Values are validated against the datasource schema --- the property name must exist in the definitions, and the value must match the declared property_type. See Schema validation & errors for details.
To update an existing document, simply re-index it with the same id. The entire document is replaced with the new payload:
The pipeline re-indexes a document only when last_modified has changed or its access tokens have changed (any change to the permissions block — allow_anonymous_access, allowed_users, or allowed_groups). Edits to other fields (e.g. title, body, custom_properties) without bumping last_modified or changing permissions are treated as no-ops, and the response reports outcome: "already_indexed". Bump last_modified whenever you want content edits to take effect.
curl -X POST "https://customerDomain.ambersearch.de/api/indexing/documents" \ -H "Authorization: Bearer YOUR_API_KEY" \ -H "Content-Type: application/json" \ -d '{ "documents": { "datasource": "internal_wiki", "id": "wiki-getting-started", "title": "Getting Started with the Internal Wiki (Updated)", "body": { "mime_type": "text/plain", "text_content": "Updated content for the getting started guide..." }, "file_type": "wiki", "path_preview": "https://wiki.company.com/getting-started", "last_modified": "2026-05-01T09:00:00Z", "permissions": { "allow_anonymous_access": true } } }'
If neither last_modified nor the access tokens have changed, nothing is re-queued and the response reports outcome: "already_indexed".
Response codes for DELETE /documents/{datasource}/{document_id}
Code
When
200 OK
Delete-by-id issued to Solr — idempotent, so this is returned even if no document with that id existed.
404 Not Found
Datasource not found.
Indexing a document does not make it immediately searchable. The server controls when new and updated documents are committed to the search index. This can take up to 2 hours depending on system load and commit scheduling. Do not rely on instant availability after a successful POST.

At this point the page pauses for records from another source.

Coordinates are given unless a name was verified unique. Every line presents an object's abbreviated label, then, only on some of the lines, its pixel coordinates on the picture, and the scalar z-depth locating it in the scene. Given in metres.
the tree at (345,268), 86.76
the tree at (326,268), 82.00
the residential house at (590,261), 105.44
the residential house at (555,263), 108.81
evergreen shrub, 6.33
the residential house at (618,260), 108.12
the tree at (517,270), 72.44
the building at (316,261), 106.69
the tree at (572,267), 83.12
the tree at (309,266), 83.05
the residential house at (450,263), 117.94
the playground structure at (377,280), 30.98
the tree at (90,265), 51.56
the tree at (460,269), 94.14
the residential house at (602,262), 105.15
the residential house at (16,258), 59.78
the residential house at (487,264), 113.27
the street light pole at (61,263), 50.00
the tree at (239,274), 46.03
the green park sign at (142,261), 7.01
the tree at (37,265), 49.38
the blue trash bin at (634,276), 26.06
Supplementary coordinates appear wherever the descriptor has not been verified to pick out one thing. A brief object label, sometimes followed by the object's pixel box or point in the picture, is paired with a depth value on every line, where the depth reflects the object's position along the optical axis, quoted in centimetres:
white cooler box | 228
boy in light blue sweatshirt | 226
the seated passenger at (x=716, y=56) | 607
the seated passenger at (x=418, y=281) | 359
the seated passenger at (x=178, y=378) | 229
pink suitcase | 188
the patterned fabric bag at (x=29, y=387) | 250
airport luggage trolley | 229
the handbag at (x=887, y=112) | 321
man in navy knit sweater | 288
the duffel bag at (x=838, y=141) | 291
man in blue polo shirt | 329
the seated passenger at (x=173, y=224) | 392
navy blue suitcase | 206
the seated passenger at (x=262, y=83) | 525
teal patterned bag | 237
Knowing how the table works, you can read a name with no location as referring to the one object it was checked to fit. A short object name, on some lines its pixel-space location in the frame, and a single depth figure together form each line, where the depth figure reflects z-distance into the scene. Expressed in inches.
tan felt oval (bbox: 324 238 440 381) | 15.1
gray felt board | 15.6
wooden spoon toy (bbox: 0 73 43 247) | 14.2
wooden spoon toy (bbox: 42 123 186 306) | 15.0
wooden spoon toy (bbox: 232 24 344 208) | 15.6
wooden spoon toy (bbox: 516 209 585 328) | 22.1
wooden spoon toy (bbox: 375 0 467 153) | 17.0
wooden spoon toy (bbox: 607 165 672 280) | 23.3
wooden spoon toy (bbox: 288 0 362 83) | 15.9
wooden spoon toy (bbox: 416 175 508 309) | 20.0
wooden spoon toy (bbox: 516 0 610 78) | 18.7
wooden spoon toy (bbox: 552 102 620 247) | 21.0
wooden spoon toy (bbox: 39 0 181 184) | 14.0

Every document is validated against the datasource’s schema (object definitions, property definitions, and declared sub keys) before it is persisted. If validation fails the API returns HTTP 422 with this envelope:
{ "status": "error", "details": { "error_code": "UNKNOWN_PROPERTY", "message": "Property 'priority' is not defined on datasource 'internal_wiki'. Valid properties: ['department', 'ticket_id']." }}
Pydantic field-level errors (e.g. missing required fields, invalid id characters) use a different shape — the standard FastAPI HTTPValidationError, wrapped in {"detail": [...]} with one entry per offending field. The error_code envelope above is only used for the service-layer schema-validation cases listed below.
The datasource has no property definitions, but the document includes custom_properties. Define properties on the datasource first.
UNKNOWN_PROPERTY
A custom_properties entry has a name that does not match any property_definitions on the datasource.
INVALID_PROPERTY_TYPE
The value of a custom property does not match the declared property_type. For example, sending a string for an INTEGER property or a non-boolean for a BOOLEAN property.
INVALID_DATA_SOURCE_SUB
data_source_sub (or data_source_sub_sub when no subs are declared at all) does not match a top-level sub key of the datasource.
INVALID_DATA_SOURCE_SUB_SUB
data_source_sub_sub is not a child of the supplied data_source_sub, or is unknown across the whole datasource when sent without a parent.
AMBIGUOUS_DATA_SOURCE_SUB_SUB
data_source_sub_sub was sent without data_source_sub, but the same child key exists under multiple parent subs. Set data_source_sub explicitly.
In bulk requests, validation runs per document and failures are reported in results with outcome: "failed" and a message describing the cause. The other documents in the same batch are still processed.